▶ Task description:
Please copy all the lines below exactly, leaving the pictures out of your answer.

(Text extracted from pages)
■ ■ ■ ■ ■ ■ ■
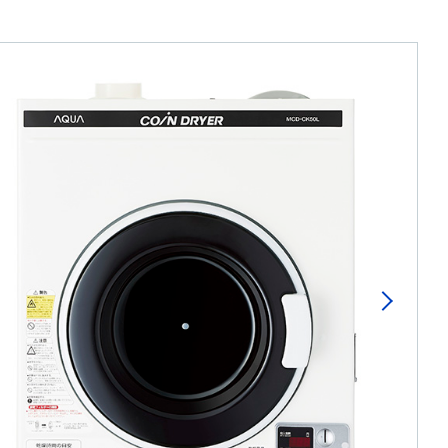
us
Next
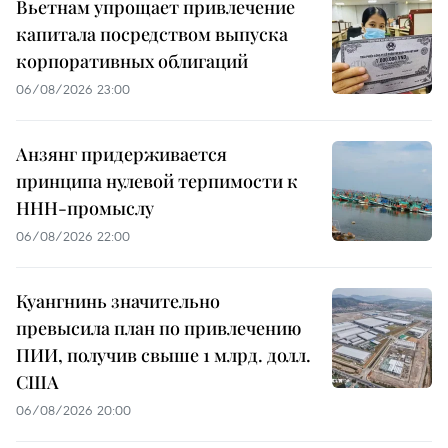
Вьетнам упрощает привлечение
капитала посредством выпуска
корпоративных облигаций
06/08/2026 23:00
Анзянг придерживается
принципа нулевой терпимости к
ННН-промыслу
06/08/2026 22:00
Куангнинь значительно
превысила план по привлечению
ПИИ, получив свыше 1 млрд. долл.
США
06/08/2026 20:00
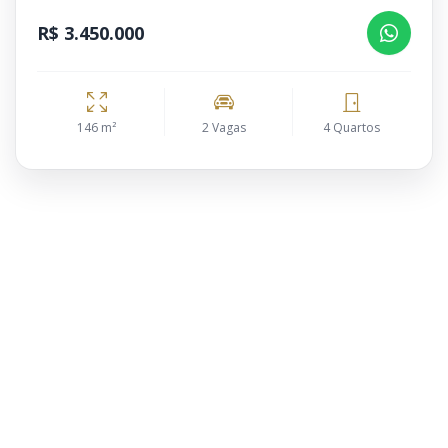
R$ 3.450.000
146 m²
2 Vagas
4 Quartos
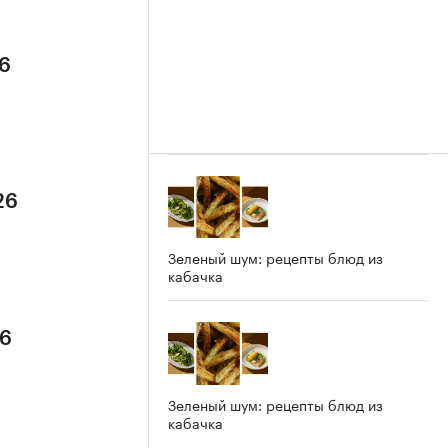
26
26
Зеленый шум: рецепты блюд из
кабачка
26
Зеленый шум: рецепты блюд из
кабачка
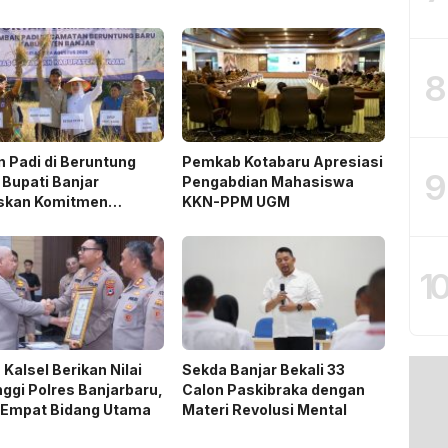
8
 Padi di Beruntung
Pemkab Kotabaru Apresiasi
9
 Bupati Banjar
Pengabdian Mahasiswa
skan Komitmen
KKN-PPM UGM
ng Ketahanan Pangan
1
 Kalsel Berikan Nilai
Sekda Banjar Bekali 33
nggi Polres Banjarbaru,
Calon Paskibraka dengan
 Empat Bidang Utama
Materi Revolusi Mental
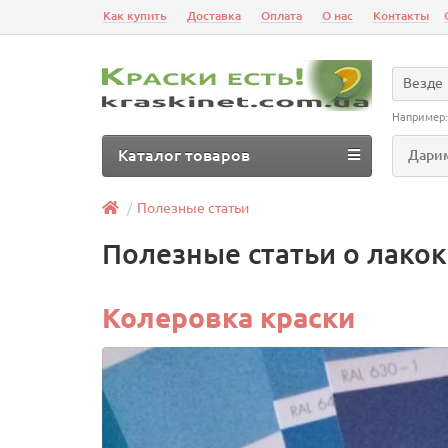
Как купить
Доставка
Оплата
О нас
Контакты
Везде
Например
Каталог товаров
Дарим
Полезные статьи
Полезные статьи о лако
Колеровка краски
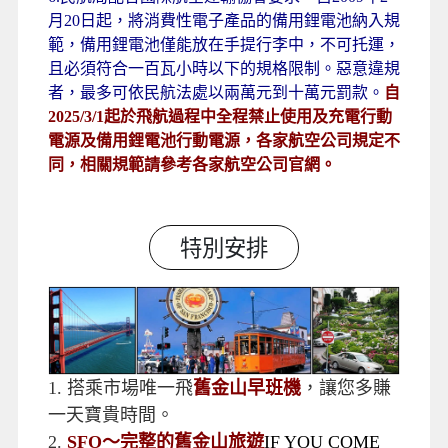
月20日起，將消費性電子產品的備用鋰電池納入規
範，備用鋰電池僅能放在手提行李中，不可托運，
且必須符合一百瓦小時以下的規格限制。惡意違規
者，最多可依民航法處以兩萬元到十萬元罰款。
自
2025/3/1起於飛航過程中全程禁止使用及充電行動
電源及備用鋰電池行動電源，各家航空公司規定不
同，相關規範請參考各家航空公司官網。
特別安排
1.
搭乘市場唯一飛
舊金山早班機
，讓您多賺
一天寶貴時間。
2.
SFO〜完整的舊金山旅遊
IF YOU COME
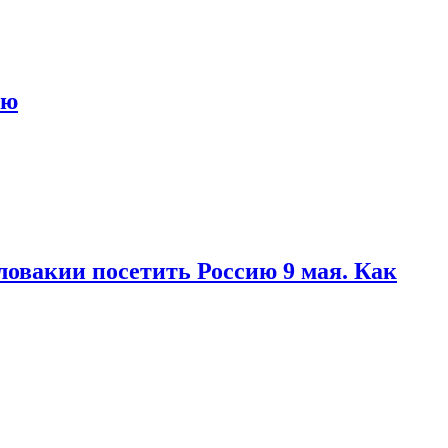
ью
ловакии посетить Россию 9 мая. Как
■ ■ ■ ■ ■ ■ ■
▶ The completed task:
us
Next
Вьетнам упрощает привлечение
капитала посредством выпуска
корпоративных облигаций
06/08/2026 23:00
Анзянг придерживается
принципа нулевой терпимости к
ННН-промыслу
06/08/2026 22:00
Куангнинь значительно
превысила план по привлечению
ПИИ, получив свыше 1 млрд. долл.
США
06/08/2026 20:00
R$ 3.450.000
146 m²
2 Vagas
4 Quartos
26
26
Зеленый шум: рецепты блюд из
кабачка
26
Зеленый шум: рецепты блюд из
кабачка
8
 Padi di Beruntung
Pemkab Kotabaru Apresiasi
9
 Bupati Banjar
Pengabdian Mahasiswa
skan Komitmen
KKN-PPM UGM
ng Ketahanan Pangan
1
 Kalsel Berikan Nilai
Sekda Banjar Bekali 33
nggi Polres Banjarbaru,
Calon Paskibraka dengan
 Empat Bidang Utama
Materi Revolusi Mental
Как купить
Доставка
Оплата
О нас
Контакты
Везде
Например
Каталог товаров
Дарим
Полезные статьи
Полезные статьи о лако
Колеровка краски
月20日起，將消費性電子產品的備用鋰電池納入規
範，備用鋰電池僅能放在手提行李中，不可托運，
且必須符合一百瓦小時以下的規格限制。惡意違規
者，最多可依民航法處以兩萬元到十萬元罰款。
自
2025/3/1起於飛航過程中全程禁止使用及充電行動
電源及備用鋰電池行動電源，各家航空公司規定不
同，相關規範請參考各家航空公司官網。
特別安排
1.
搭乘市場唯一飛
舊金山早班機
，讓您多賺
一天寶貴時間。
2.
SFO〜完整的舊金山旅遊
IF YOU COME
ью
ловакии посетить Россию 9 мая. Как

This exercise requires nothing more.